Kondisi ini memicu Indeks Harga Saham Gabungan (IHSG) bergerak di zona hijau pada perdagangan, Jumat (5/7). IHSG tercatat naik 27,532 poin (0,38 persen) ke 7.248,422.
“Para pejabat tidak memperkirakan bahwa akan tepat untuk menurunkan suku bunga sampai informasi tambahan muncul untuk memberi keyakinan lebih besar bahwa inflasi bergerak secara berkelanjutan menuju target 2 persen,” ujar para pejabat The fedbelum, Kamis (4/7) dikutip dari cnbcindonesia.com, Kamis (4/7).
“Sebagian besar sektor kompak di zona hijau, sementara yang turun hanya konsumer nonsiklikal 0,12 persen, infrasturktur 0,33 perse, transportasi 0,26 persen dan industry 0,05 persen,” dikutip dari sindonews.com, Jumat (5/7).
Sejumlah saham yang memimpin, T Cipta Perdana Lancar Tbk (PART) naik 19,05 persen di Rp 125, PT Xolare RCR Renergy Tbk (SOLA) tumbuh 18,87 persen di Rp 63, dan PT Distribusi Voucher Nusantara Tbk tumbuh 11,83 persen di Rp 104.

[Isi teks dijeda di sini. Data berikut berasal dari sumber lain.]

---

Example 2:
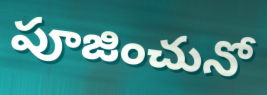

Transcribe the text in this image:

పూజించునో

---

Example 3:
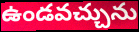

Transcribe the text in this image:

ఉండవచ్చును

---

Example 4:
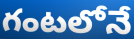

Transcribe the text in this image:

గంటలోనే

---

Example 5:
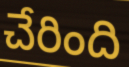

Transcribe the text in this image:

చేరింది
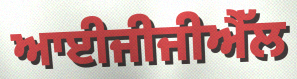
ਆਈਜੀਜੀਐੱਲ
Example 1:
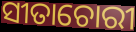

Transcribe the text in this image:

ସୀତାଚୋରୀ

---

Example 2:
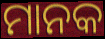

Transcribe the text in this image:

ମାନକ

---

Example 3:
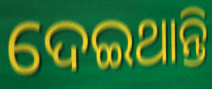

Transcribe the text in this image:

ଦେଇଥାନ୍ତି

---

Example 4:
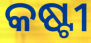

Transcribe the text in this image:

କଷ୍ଟୀ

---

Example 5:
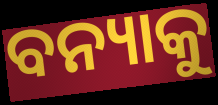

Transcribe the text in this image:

ବନ୍ୟାକୁ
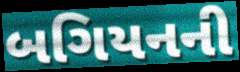
બગિયનની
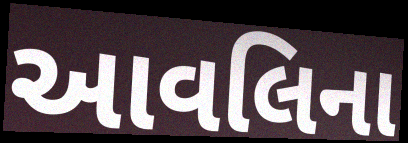
આવલિના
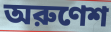
অরুণেশ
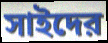
সাইদের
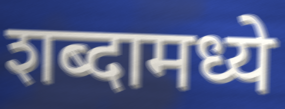
शब्दामध्ये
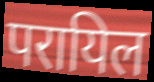
परायिल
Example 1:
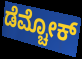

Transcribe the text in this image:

ಡೆಮ್ಚೋಕ್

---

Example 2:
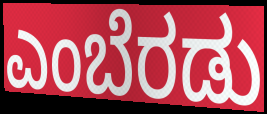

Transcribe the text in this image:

ಎಂಬೆರಡು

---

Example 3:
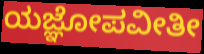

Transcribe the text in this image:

ಯಜ್ಞೋಪವೀತೀ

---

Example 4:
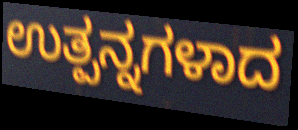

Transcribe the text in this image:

ಉತ್ಪನ್ನಗಳಾದ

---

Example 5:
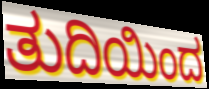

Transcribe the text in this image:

ತುದಿಯಿಂದ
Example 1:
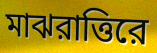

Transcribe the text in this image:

মাঝরাত্তিরে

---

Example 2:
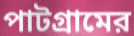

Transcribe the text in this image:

পাটগ্রামের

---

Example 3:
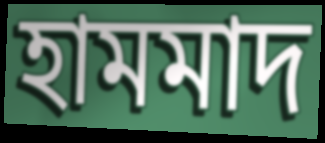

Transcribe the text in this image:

হামমাদ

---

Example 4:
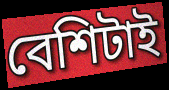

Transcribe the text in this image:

বেশিটাই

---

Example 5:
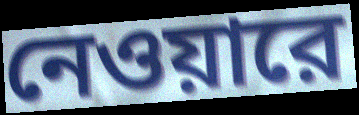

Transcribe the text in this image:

নেওয়ারে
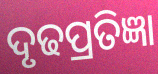
ଦୃଢପ୍ରତିଜ୍ଞା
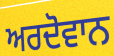
ਅਰਦੋਵਾਨ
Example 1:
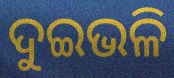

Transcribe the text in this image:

ଦୁଇଭଳି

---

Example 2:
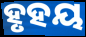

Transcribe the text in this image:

ହୃହୟ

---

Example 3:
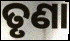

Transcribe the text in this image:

ତୃଣା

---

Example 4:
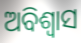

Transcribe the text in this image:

ଅବିଶ୍ବାସ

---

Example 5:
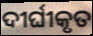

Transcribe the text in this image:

ଦୀର୍ଘୀକୃତ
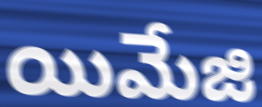
యిమేజి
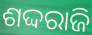
ଶଦ୍ଦରାଜି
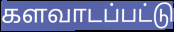
களவாடப்பட்டு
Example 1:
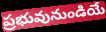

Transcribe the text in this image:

ప్రభువునుండియే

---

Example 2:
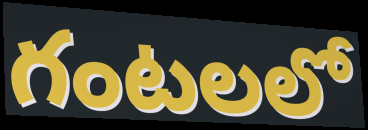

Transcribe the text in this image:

గంటలలో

Sebanyak 206,46 juta saham diperdagangkan dengan jumlah perpindahan sebanyak 14 ribu kali, serta total nilai transaksi Rp 157,09 miliar berdasarkan data RTI Business pada IHSG hari ini.
“Pada perdagangan kamis (4/7), IHSG ditutup naik 0,34 persen atau plus 24,13 point di level 7.220. IHSG hari ini (5/7) diprediksi bergerak mixed cenderung melemah terbatas dalam range 7.170-7.250,” kata Ratih dikutip dari infobanknews.com, Jumat (5/7).
Ratih memperhitungkan, IHSG dengan investor asing masuk di pasar ekuitas domestic sebesar Rp 784,05 miliar.